Multiglossia in Brunei

Variables such as age, gender, level of education, and profession naturally give rise to further sociolects in the Standard Malay of Brunei. Poedjosoedarmo (1996: 38) contrasts the formal speech of government officials, which she describes as having the ‘staccato syllable timed rhythm of Standard Indonesian’, with the stress-timed speech of newsreaders.

Still, the Standard Malay of all formal genres in Brunei shows the least divergence from other varieties of Standard Malay, while that used in less formal contexts (such as in the radio patter of disc jockeys, or the speech of teachers in classrooms) at times diverges quite radically.

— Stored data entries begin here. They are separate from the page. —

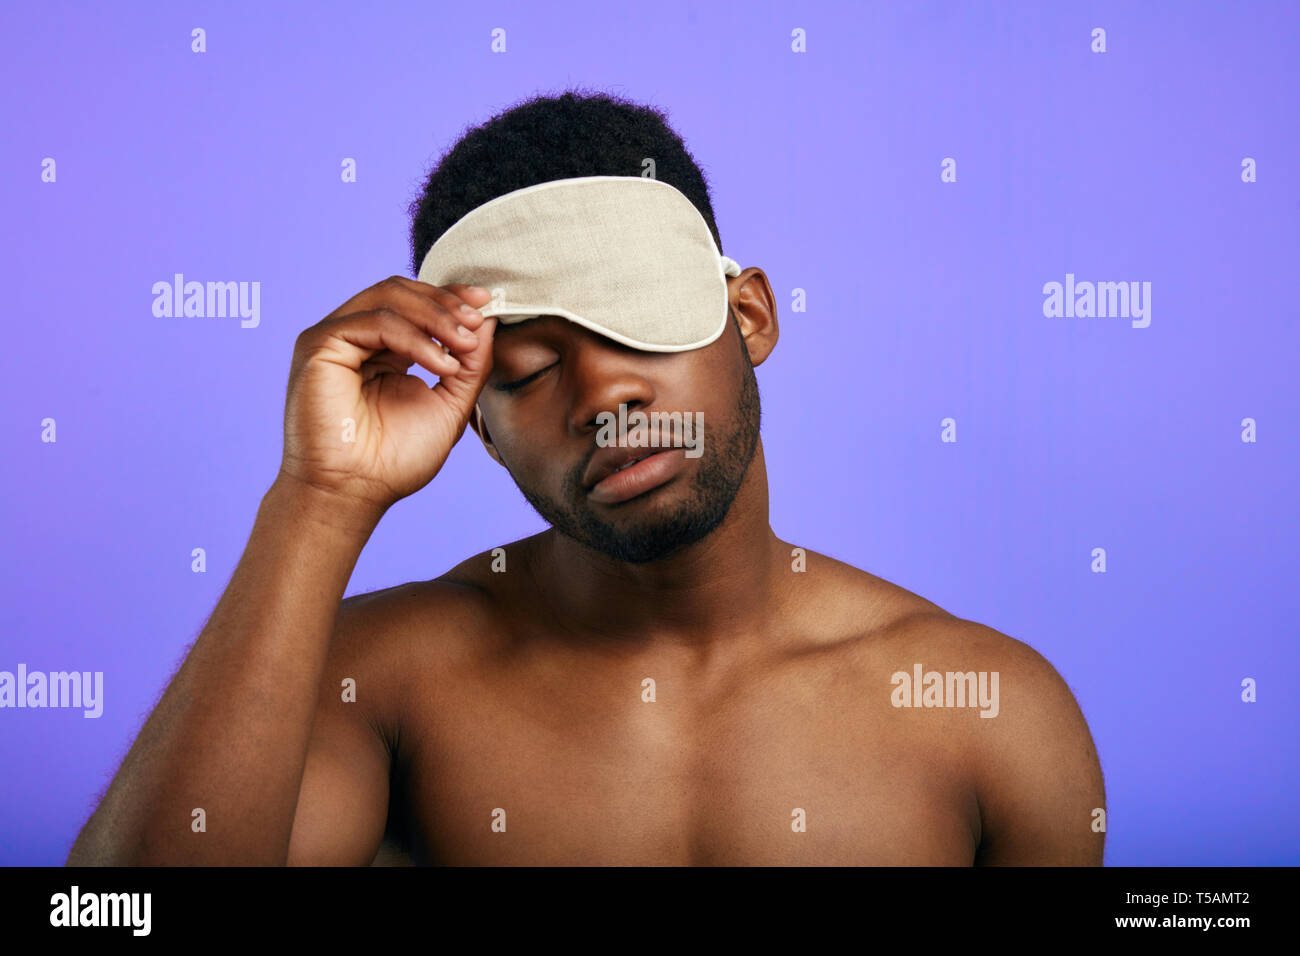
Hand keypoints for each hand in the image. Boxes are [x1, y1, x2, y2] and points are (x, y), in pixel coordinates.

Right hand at [278, 276, 496, 514]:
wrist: (356, 493)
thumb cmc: (395, 460)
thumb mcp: (450, 404)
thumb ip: (470, 363)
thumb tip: (488, 319)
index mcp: (382, 349)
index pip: (414, 303)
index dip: (451, 297)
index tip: (487, 301)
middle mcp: (355, 338)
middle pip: (401, 291)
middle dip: (446, 302)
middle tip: (477, 320)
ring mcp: (335, 338)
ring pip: (389, 297)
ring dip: (436, 316)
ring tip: (464, 344)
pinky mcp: (320, 345)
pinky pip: (375, 322)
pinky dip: (415, 338)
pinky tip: (441, 363)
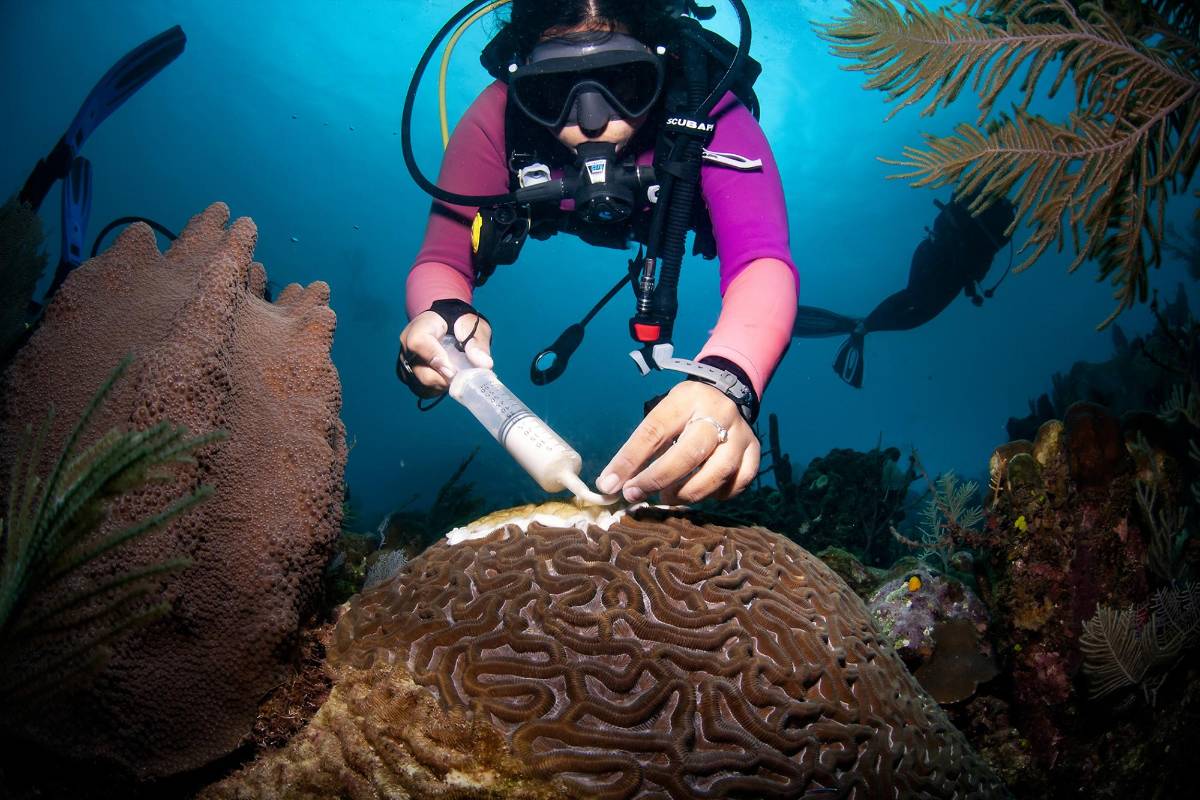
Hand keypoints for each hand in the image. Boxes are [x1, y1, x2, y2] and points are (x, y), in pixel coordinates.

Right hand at [398, 309, 492, 395]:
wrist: (449, 327)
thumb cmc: (460, 324)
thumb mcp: (472, 326)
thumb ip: (478, 342)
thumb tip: (485, 364)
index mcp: (420, 327)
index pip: (418, 342)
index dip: (435, 358)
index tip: (453, 370)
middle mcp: (407, 346)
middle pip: (419, 369)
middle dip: (444, 377)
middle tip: (462, 376)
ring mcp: (407, 364)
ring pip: (421, 384)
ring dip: (443, 384)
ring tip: (457, 375)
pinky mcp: (411, 377)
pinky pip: (423, 390)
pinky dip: (439, 389)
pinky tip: (449, 380)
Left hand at [597, 381, 759, 503]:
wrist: (726, 395)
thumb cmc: (684, 413)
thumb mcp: (662, 417)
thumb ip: (639, 449)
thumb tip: (611, 485)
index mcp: (686, 400)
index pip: (655, 431)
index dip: (631, 460)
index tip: (611, 484)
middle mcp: (718, 414)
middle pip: (690, 452)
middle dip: (659, 479)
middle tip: (636, 494)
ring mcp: (741, 433)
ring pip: (718, 472)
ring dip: (688, 492)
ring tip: (668, 497)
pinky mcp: (755, 451)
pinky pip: (738, 482)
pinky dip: (717, 495)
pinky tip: (700, 493)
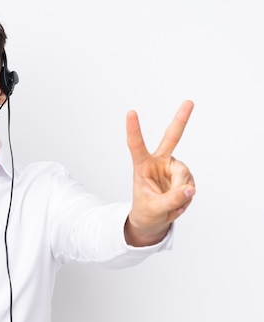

Typically, communities in which Standard Malay is used are multilingual and multiglossic (Sneddon 2003). In Brunei, while Standard Malay dominates in the domains of education and administration, in informal contexts Brunei Malay is strongly preferred, often with a considerable amount of code-mixing. The overall mix is further complicated by influences from other Malay varieties, from TV, films, radio and the Internet, so that many Bruneians are at least passively multi-dialectal, often understanding even the informal registers of Indonesian and Malaysian films and TV dramas. Finally, in a country where education is bilingual in Standard Malay and English, with English dominating from the fourth year of primary school, English increasingly constitutes a rival code in high diglossic contexts and even, for some speakers, in low diglossic contexts. As a result, English has influenced the syntax, lexis, phonetics, and phonology of both Standard Malay in Brunei (Poedjsoedarmo 1996) and Brunei Malay (Maxwell 1990).